Powerlifting is a strength sport consisting of three events: the bench press, the squat, and the deadlift.

Powerlifting resembles the sport of Olympic weightlifting, as both disciplines involve lifting weights in three attempts. It evolved from a sport known as 'odd lifts' which followed the same three attempt format but used a wide variety of events akin to Strongman events. Eventually odd lifts became standardized to the three events (squat, bench, deadlift) and became known as powerlifting. Powerlifters can compete raw or equipped.

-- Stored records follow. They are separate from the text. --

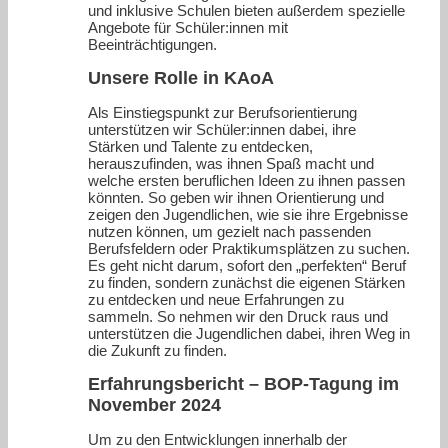
und inklusive Schulen bieten außerdem spezielle
Angebote für Schüler:innen mit
Beeinträchtigungen.
Unsere Rolle in KAoA
Als Einstiegspunkt zur Berufsorientierung
unterstützen wir Schüler:innen dabei, ihre
Stärken und Talente zu entdecken,
herauszufinden, was ihnen Spaß macht und
welche ersten beruflichen Ideen zu ihnen passen
könnten. So geben wir ihnen Orientierung und
zeigen den Jugendlichen, wie sie ihre Ergebnisse
nutzen können, um gezielt nach passenden
Berufsfeldern oder Praktikumsplätzen zu suchen.
Es geht nicht darum, sofort den „perfekten“ Beruf
zu finden, sondern zunächst die eigenen Stärken
zu entdecken und neue Erfahrungen zu
sammeln. So nehmen wir den Druck raus und
unterstützen die Jugendlichen dabei, ihren Weg in
die Zukunft zu finden.
Erfahrungsbericht – BOP-Tagung im
November 2024
Um zu den Entwicklungen innerhalb der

Powerlifting meets take place across the world but mostly in the United States, Canada, United Kingdom and Russia. Powerlifting has been a Paralympic sport since 1984 and under the International Powerlifting Federation, is also a World Games sport.

Contents

History of Powerlifting

Powerlifting originated in the USA and the UK in the 1950s. Previously, the weightlifting governing bodies in both countries had recognised various ‘odd lifts’ for competition and record purposes. During the 1950s, Olympic weightlifting declined in the United States, while bodybuilding and powerlifting gained many new followers. In 1958, the AAU's National Weightlifting Committee decided to begin recognizing records for ‘odd lifts’, provided they were made at sanctioned AAU ‘meets’. A national powerlifting championship was tentatively scheduled for 1959, but it never happened. The first genuine national ‘meet’ was held in September 1964 under the auspices of the York Barbell Company, Ironically, Bob Hoffman, the owner of York Barbell, had been a long-time adversary of powerlifting. But his company was now making powerlifting equipment to make up for the sales it had lost on Olympic-style equipment.